VALIDATED OUTCOME MEASURE
There is no defined endpoint of validity. A valid instrument is one where more research and information would not substantially change the inference about the function of the instrument. An valid outcome measure is one that shows the following components of validity:
Face validity
Construct validity
Content validity
Responsiveness validity
Test-retest stability
Criterion validity
External validity
VISUAL ANALOGUE SCALE (VAS)
This is a psychometric response scale which can be used in questionnaires. It is used for subjective assessment of the intensity of characteristics (pain) that cannot be directly measured but which are believed to range across a continuum of values. It consists of a line of usually 100mm in length, with descriptive tethers at each end.

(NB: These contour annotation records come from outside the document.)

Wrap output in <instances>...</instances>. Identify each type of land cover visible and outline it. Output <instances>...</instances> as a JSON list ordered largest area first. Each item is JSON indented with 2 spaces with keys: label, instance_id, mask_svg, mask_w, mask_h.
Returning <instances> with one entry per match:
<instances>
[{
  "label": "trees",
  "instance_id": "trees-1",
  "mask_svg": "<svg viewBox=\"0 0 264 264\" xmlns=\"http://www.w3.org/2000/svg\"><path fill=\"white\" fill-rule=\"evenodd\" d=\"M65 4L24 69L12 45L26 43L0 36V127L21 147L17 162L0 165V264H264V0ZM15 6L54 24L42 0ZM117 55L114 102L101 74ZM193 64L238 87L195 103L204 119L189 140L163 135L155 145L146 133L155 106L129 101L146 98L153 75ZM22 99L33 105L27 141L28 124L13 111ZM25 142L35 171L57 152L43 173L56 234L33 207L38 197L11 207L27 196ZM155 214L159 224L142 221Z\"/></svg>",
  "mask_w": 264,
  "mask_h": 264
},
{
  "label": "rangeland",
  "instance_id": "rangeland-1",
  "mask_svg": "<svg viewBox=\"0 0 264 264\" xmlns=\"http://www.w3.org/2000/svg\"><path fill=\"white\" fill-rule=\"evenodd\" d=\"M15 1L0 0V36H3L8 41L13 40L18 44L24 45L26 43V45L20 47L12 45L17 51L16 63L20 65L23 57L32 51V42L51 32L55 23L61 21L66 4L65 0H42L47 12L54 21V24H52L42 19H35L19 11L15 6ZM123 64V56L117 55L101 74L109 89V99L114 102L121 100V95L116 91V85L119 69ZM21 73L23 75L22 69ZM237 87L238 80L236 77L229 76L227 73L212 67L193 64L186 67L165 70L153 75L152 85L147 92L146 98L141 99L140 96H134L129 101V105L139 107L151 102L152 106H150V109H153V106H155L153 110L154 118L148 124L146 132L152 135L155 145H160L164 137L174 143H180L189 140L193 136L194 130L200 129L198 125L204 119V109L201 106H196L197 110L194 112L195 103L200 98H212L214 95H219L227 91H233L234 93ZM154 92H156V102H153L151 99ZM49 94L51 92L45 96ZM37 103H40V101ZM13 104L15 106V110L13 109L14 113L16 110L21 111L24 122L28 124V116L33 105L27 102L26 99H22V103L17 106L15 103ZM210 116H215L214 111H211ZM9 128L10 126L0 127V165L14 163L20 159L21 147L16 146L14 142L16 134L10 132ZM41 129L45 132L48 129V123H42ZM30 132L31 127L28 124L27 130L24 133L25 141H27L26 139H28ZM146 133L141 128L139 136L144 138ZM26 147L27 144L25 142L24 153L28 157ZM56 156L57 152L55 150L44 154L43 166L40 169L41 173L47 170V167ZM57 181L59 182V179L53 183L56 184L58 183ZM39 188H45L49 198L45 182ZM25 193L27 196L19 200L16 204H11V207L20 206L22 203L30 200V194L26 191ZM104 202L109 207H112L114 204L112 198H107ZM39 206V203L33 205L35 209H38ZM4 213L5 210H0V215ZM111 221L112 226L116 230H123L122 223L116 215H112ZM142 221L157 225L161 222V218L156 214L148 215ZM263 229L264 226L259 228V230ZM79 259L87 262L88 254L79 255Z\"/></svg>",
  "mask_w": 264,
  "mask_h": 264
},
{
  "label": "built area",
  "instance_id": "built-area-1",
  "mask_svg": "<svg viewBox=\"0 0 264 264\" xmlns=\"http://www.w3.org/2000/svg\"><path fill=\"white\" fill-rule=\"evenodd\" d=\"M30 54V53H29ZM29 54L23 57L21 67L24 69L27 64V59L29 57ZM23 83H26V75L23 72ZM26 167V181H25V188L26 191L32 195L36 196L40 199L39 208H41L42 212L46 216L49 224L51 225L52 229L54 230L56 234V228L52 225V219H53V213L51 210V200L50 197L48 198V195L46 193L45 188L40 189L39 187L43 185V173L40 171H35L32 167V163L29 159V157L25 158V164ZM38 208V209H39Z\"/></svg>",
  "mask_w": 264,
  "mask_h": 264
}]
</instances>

The addition of interval marks or other descriptors or numbers along the length move the VAS towards an interval scale.
Von FREY
A von Frey hair is a type of aesthesiometer designed in 1896 by Maximilian von Frey. Von Frey filaments rely on the principle that an elastic column, in compression, will buckle elastically at a specific force, dependent on the length, diameter and modulus of the material. Used to test mechanical sensitivity. The term von Frey is also used to refer to modern fixed versions of von Frey hairs – usually a pipette-tip like end attached to a load cell.